Getting Deals Done in a Challenging Environment
Panelists were cautious about a robust comeback in 2024.
OLYMPIC VALLEY, CA—During the capital markets breakout session at the GlobeSt Women of Influence conference at the Everline Resort and Spa, panelists explored the current financing landscape. Despite a slight cooling of interest rates and shifting recession trends, some expressed caution regarding a robust comeback in 2024 with a few panelists expressing positive indicators such as increased transaction volumes, shorter closing times, and moving inventory.
“Multifamily and student housing have been our most comfortable asset classes,” said Natalie Greenberg, Chief Operating Officer of MJW Investments. “We’ve strategically disposed of some assets, engaging in 1031 acquisitions as part of our strategy.”
Mollie Fadule, CFO and CIO of JPI, remarked, “We’re still able to close deals despite the challenging capital markets environment.”
Moderator Caroline Sullivan, Director of Business Development at Bozzuto, kicked off the session by polling the audience on their deal activity for the year, with only a few hands raised.
Fadule highlighted their recent deal, a tax credit affordable housing project, representing less than 10% of their portfolio. Another recent deal, she said, wasn’t the same as previous years. “Previously, we’d see oversubscription or full commitment at close, but this time was different,” she noted. “Investors are still interested in multifamily but not as aggressively as before.”
Greenberg agreed, adding that “Investors are cautious, waiting for the market to stabilize before making moves. There’s a perception that bigger opportunities are on the horizon, but they’re not materializing yet,” she said. “Many are holding off on 1031 exchanges and exploring other asset classes.”
She continued to note that investors (many of which include friends and family) are hesitant in the current market due to uncertainty and are considering alternative investments. “There are numerous competing options in the market right now.”

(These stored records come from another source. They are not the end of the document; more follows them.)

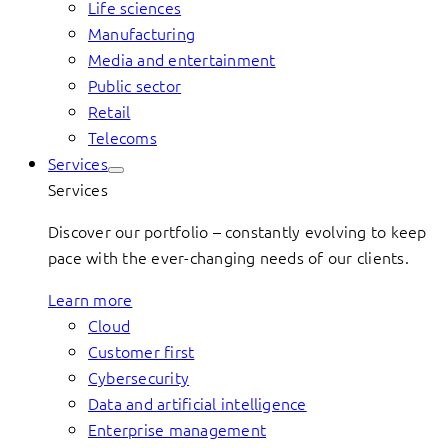
Life sciences
Manufacturing
Media and entertainment
Public sector
Retail
Telecoms
Services
Services
Discover our portfolio – constantly evolving to keep
pace with the ever-changing needs of our clients.
Learn more
Cloud
Customer first
Cybersecurity
Data and artificial intelligence
Enterprise management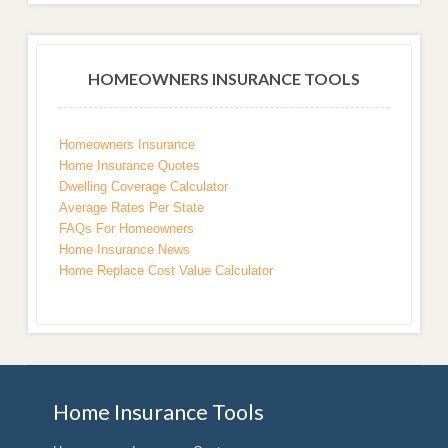
HOMEOWNERS INSURANCE TOOLS
Homeowners Insurance
Home Insurance Quotes
Dwelling Coverage Calculator
Average Rates Per State
FAQs For Homeowners
Home Insurance News
Home Replace Cost Value Calculator
Home Insurance Tools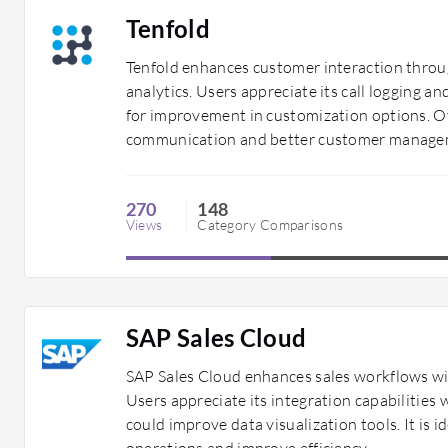
Tenfold
Tenfold enhances customer interaction throu
analytics. Users appreciate its call logging 
for improvement in customization options. Ove
communication and better customer managem
270
148
Views
Category Comparisons
SAP Sales Cloud
SAP Sales Cloud enhances sales workflows wi
Users appreciate its integration capabilities
could improve data visualization tools. It is i
operations and improve efficiency.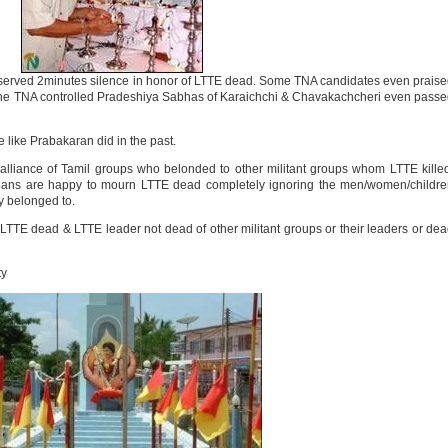
erved 2minutes silence in honor of LTTE dead. Some TNA candidates even prais
 The TNA controlled Pradeshiya Sabhas of Karaichchi & Chavakachcheri even pass
 like Prabakaran did in the past.
 alliance of Tamil groups who belonded to other militant groups whom LTTE kille
icians are happy to mourn LTTE dead completely ignoring the men/women/childr
ly belonged to.
E dead & LTTE leader not dead of other militant groups or their leaders or de
ty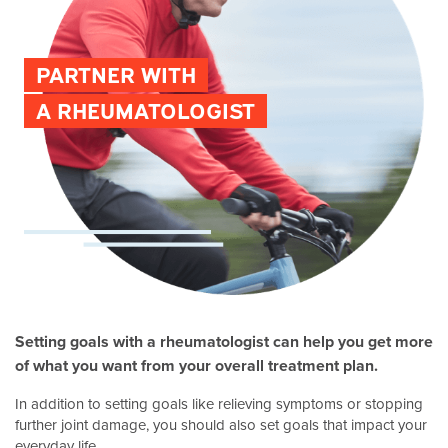
PARTNER WITH
A RHEUMATOLOGIST
Setting goals with a rheumatologist can help you get more
of what you want from your overall treatment plan.
In addition to setting goals like relieving symptoms or stopping
further joint damage, you should also set goals that impact your
everyday life.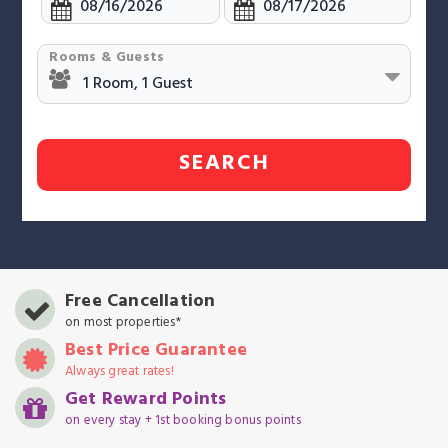
Rooms & Guests
SEARCH
Free Cancellation
on most properties*
Best Price Guarantee
Always great rates!
Get Reward Points
on every stay + 1st booking bonus points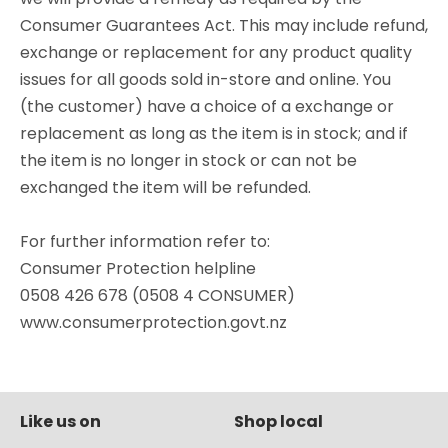
Consumer Guarantees Act. This may include refund,
exchange or replacement for any product quality
issues for all goods sold in-store and online. You
(the customer) have a choice of a exchange or
replacement as long as the item is in stock; and if
the item is no longer in stock or can not be
exchanged the item will be refunded.
For further information refer to:
Consumer Protection helpline
0508 426 678 (0508 4 CONSUMER)
www.consumerprotection.govt.nz
Like us on
Shop local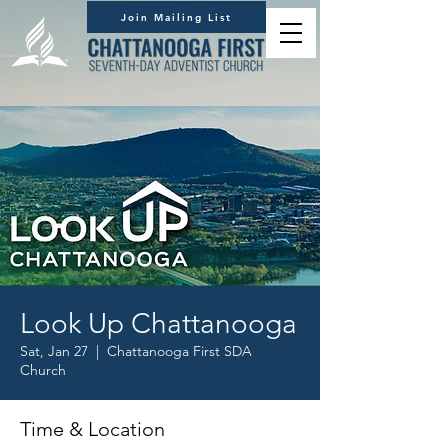
Join Mailing List
Look Up Chattanooga
Sat, Jan 27
  |  
Chattanooga First SDA
Church
Time & Location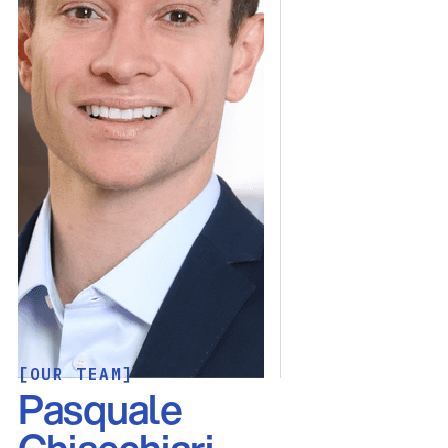
[OUR TEAM]
Pasquale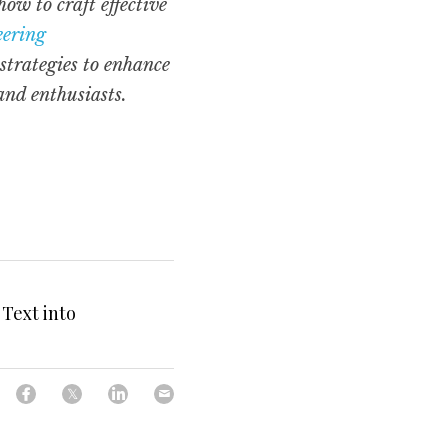
 to craft effective 
ering 
trategies to enhance 
and enthusiasts.
Text into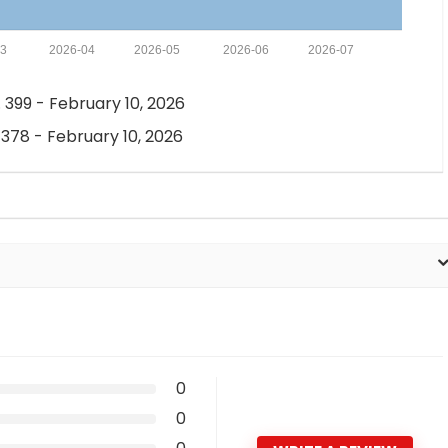
03
2026-04
2026-05
2026-06
2026-07
 399 - February 10, 2026
 378 - February 10, 2026
0
0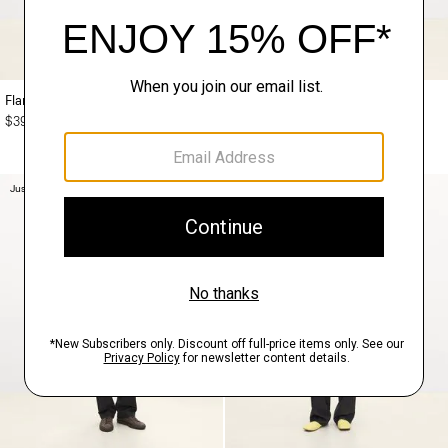
Flared Dress in Mélange Crepe
Short-Sleeve Knit Shirt in Regal
Wool
$395.00
$245.00
Just In
Just In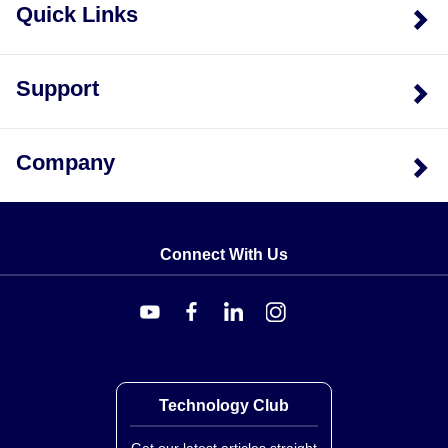
Quick Links
Support
Company
Connect With Us
Technology Club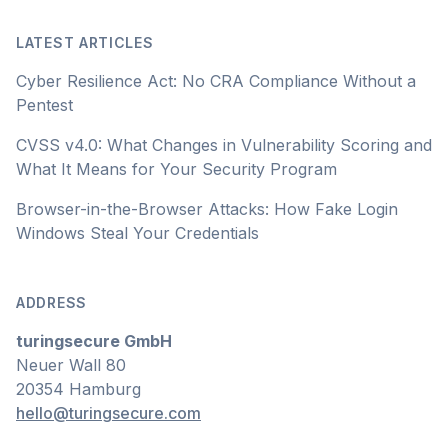
LATEST ARTICLES
Cyber Resilience Act: No CRA Compliance Without a
Pentest
CVSS v4.0: What Changes in Vulnerability Scoring and
What It Means for Your Security Program
Browser-in-the-Browser Attacks: How Fake Login
Windows Steal Your Credentials
ADDRESS
turingsecure GmbH
Neuer Wall 80
20354 Hamburg
hello@turingsecure.com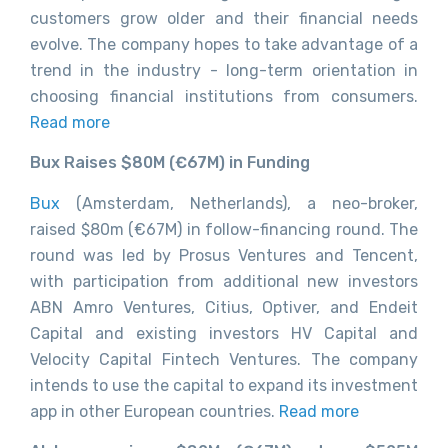
customers grow older and their financial needs
evolve. The company hopes to take advantage of a
trend in the industry - long-term orientation in
choosing financial institutions from consumers.
Read more
Bux Raises $80M (€67M) in Funding
Bux
(Amsterdam, Netherlands), a neo-broker,
raised $80m (€67M) in follow-financing round. The
round was led by Prosus Ventures and Tencent,
with participation from additional new investors
ABN Amro Ventures, Citius, Optiver, and Endeit
Capital and existing investors HV Capital and
Velocity Capital Fintech Ventures. The company
intends to use the capital to expand its investment
app in other European countries.
Read more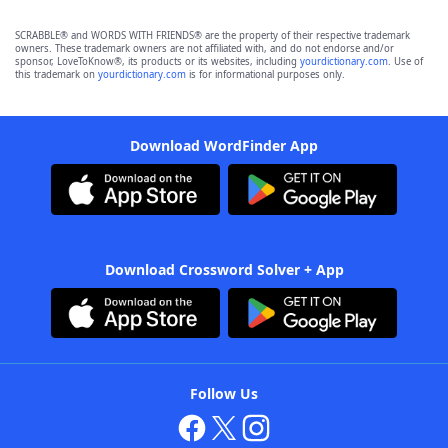
SCRABBLE® and WORDS WITH FRIENDS® are the property of their respective trademark
owners. These trademark owners are not affiliated with, and do not endorse and/or
sponsor, LoveToKnow®, its products or its websites, including
yourdictionary.com
. Use of
this trademark on
yourdictionary.com
is for informational purposes only.
Download WordFinder App
Download Crossword Solver + App
Follow Us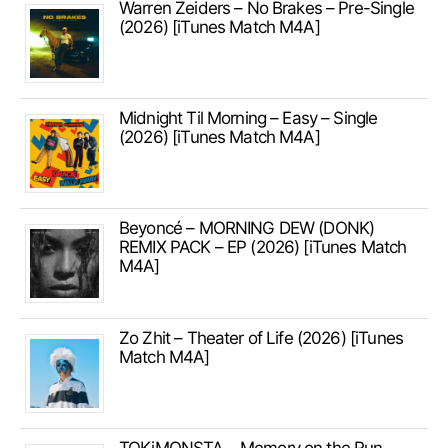
Warren Zeiders – No Brakes – Pre-Single
(2026) [iTunes Match M4A]
Midnight Til Morning – Easy – Single
(2026) [iTunes Match M4A]
Beyoncé – MORNING DEW (DONK)
REMIX PACK – EP (2026) [iTunes Match
M4A]
Zo Zhit – Theater of Life (2026) [iTunes
Match M4A]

Regarding construction projects initiated in 2021 with looming loan maturities, Sullivan noted limited options. Fadule suggested that depending on the project’s initial costs, refinancing could be challenging but feasible, albeit costly.
Greenberg emphasized the importance of maintaining strong lender relationships: “While a CMBS loan may appear cheapest initially, for example, it might not be the wisest choice in the long run. Relationship quality matters.”
Fadule pointed out that areas experiencing population and job growth have surpassed expectations, showing positive rent trends since late last year, which has reassured investors.
Greenberg concluded, “While interest in re-entering the market is evident, finding lucrative opportunities may prove more challenging. Even though velocity is down, we are readjusting to this new environment.”